A. Descriptive Names
Names that immediately tell a patient something about the services being provided are appealing. Names describing the type of medicine practiced (PEDIATRIC SPECIALISTS), a geographic term (NORTH EAST PHYSICIANS) or using words common to the medical field (PATIENT CARE) can garner easy recognition; but these descriptive names make it difficult to create a unique identity.
In addition, descriptive words generally are not protectable as trademarks: one entity cannot initially exclude others from using descriptive words. Any entity practicing pediatrics, any entity located in the North East area, and any entity providing care to patients should be able to use those words in their name. More distinctive names have been embraced in the health care field to combat this problem. HELIX HEALTH SYSTEM and KAISER PERMANENTE are two local examples.
Nevertheless, descriptive words can be protected as trademarks when they have been used for extended periods of time. (Five years of use is the statutory standard.) An entity that has been using a name for this extended period gains a "secondary meaning" in its name, and can stop others from using a similar name in the same geographic area. Witness the consumer recognition of a name such as GREATER BALTIMORE MEDICAL CENTER.
A further twist is added, however, when health care providers expand their geographic scope. A trademark owner comfortably protected in one geographic area, either because its name is distinctive or because it has attained secondary meaning in its descriptive name, faces a latent problem if it wishes to expand. Since trademark priority is based on first use in a geographic area, entities will begin to clash if they have each used the same name in separate geographic areas that now converge.
B. Columbia University v. Columbia/HCA
This issue befell Columbia University when Columbia/HCA moved into New York. Columbia University sued Columbia/HCA to stop the unauthorized use of the name COLUMBIA in connection with the offering of medical services in New York. Columbia University operates a medical school, and its name is also used in connection with a New York hospital.
A court, in Columbia University v. Columbia/HCA, found, however, that the name COLUMBIA was widely used throughout the country, and was widely recognized by consumers as a geographic term. Further, the University regrettably had not over the years tried to stop other, possibly infringing uses of its name.
The court also made a questionable distinction that Columbia University offered services different from those offered by Columbia/HCA in that teaching was a major part of the University's hospital operations. In any case, the bottom line is that the court permitted Columbia/HCA to continue using its name in New York.
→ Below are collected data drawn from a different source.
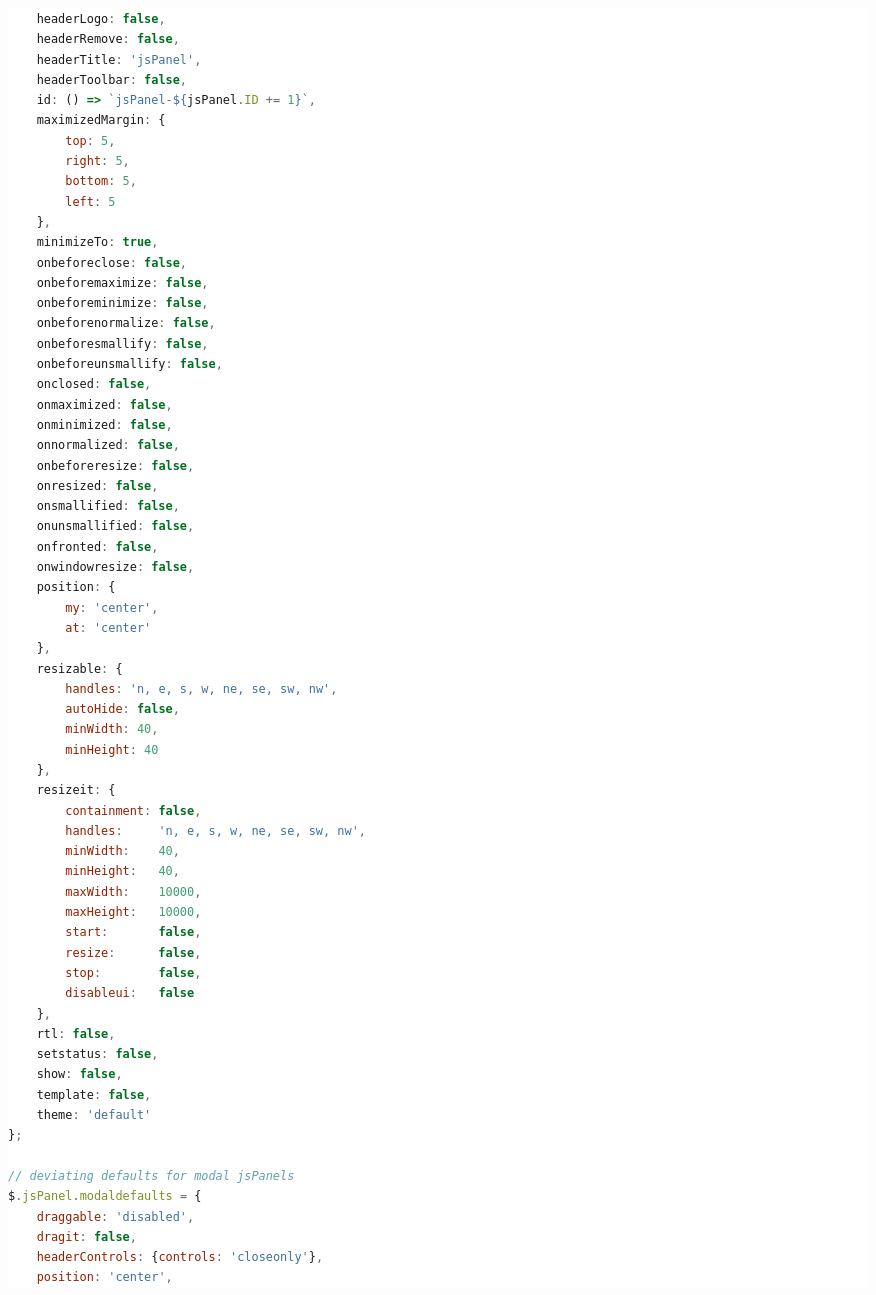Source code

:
 ```javascript
    headerLogo: false,
    headerRemove: false,
    headerTitle: 'jsPanel',
    headerToolbar: false,
    id: () => `jsPanel-${jsPanel.ID += 1}`,
    maximizedMargin: {
        top: 5,
        right: 5,
        bottom: 5,
        left: 5
    },
    minimizeTo: true,
    onbeforeclose: false,
    onbeforemaximize: false,
    onbeforeminimize: false,
    onbeforenormalize: false,
    onbeforesmallify: false,
    onbeforeunsmallify: false,
    onclosed: false,
    onmaximized: false,
    onminimized: false,
    onnormalized: false,
    onbeforeresize: false,
    onresized: false,
    onsmallified: false,
    onunsmallified: false,
    onfronted: false,
    onwindowresize: false,
    position: {
        my: 'center',
        at: 'center'
    },
    resizable: {
        handles: 'n, e, s, w, ne, se, sw, nw',
        autoHide: false,
        minWidth: 40,
        minHeight: 40
    },
    resizeit: {
        containment: false,
        handles:     'n, e, s, w, ne, se, sw, nw',
        minWidth:    40,
        minHeight:   40,
        maxWidth:    10000,
        maxHeight:   10000,
        start:       false,
        resize:      false,
        stop:        false,
        disableui:   false
    },
    rtl: false,
    setstatus: false,
    show: false,
    template: false,
    theme: 'default'
};

// deviating defaults for modal jsPanels
$.jsPanel.modaldefaults = {
    draggable: 'disabled',
    dragit: false,
    headerControls: {controls: 'closeonly'},
    position: 'center',
```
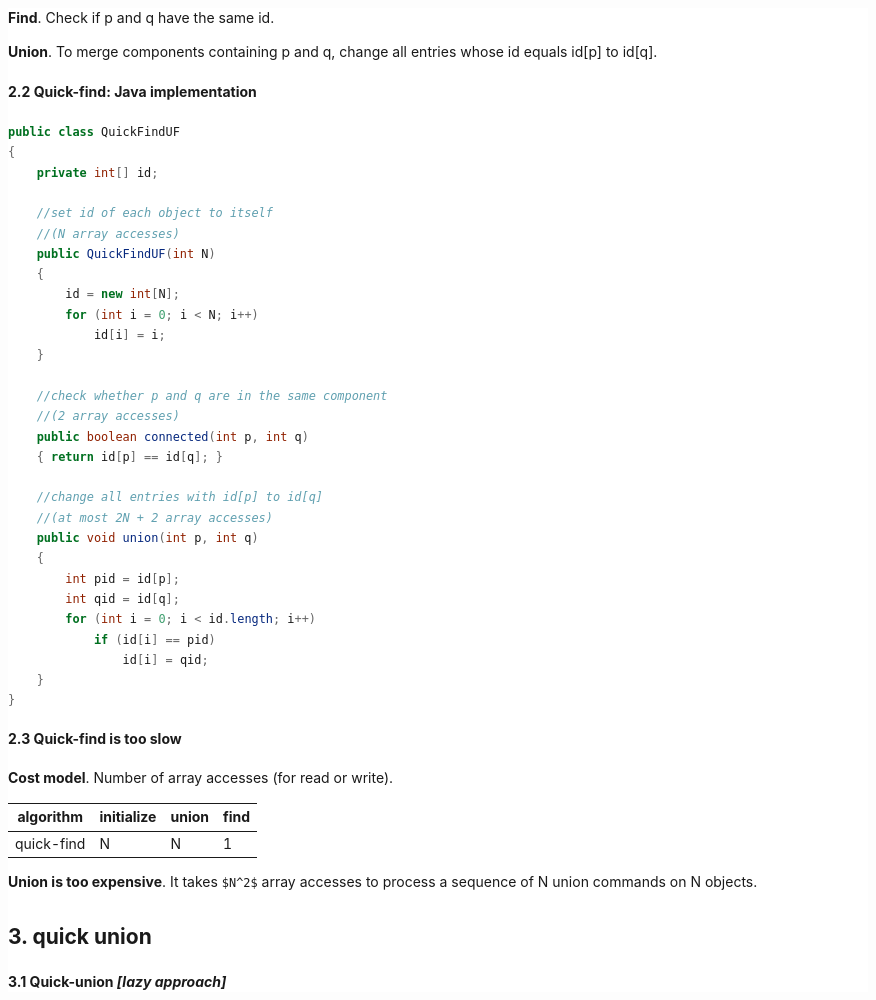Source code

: **Find**. Check if p and q have the same id.

**Union**. To merge components containing p and q, change all entries whose id equals id[p] to id[q].

#### 2.2 Quick-find: Java implementation

```java
public class QuickFindUF
{
    private int[] id;
    
    //set id of each object to itself
    //(N array accesses)
    public QuickFindUF(int N)
    {
        id = new int[N];
        for (int i = 0; i < N; i++)
            id[i] = i;
    }
    
    //check whether p and q are in the same component
    //(2 array accesses)
    public boolean connected(int p, int q)
    { return id[p] == id[q]; }
    
    //change all entries with id[p] to id[q]
    //(at most 2N + 2 array accesses)
    public void union(int p, int q)
    {
        int pid = id[p];
        int qid = id[q];
        for (int i = 0; i < id.length; i++)
            if (id[i] == pid)
                id[i] = qid;
    }
}
```

#### 2.3 Quick-find is too slow

**Cost model**. Number of array accesses (for read or write).

algorithm | initialize | union | find
---|---|---|---
quick-find | N | N | 1

**Union is too expensive**. It takes `$N^2$` array accesses to process a sequence of N union commands on N objects.

## 3. quick union

#### 3.1 Quick-union *[lazy approach]*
The Columbia case is instructive. It highlights the problems that can occur when a name is not carefully selected. A prudent health care provider will not only be sure its name is available with a state corporate registry, but will also check if a proposed name for its facility or brand of service is registered or applied for with the United States Patent and Trademark Office, or is used in the same or other regions.
With clearance that a company has a unique name, it can proceed with building distinctive market recognition that will last. Such a company will also have an easier time stopping those who would trade on its name.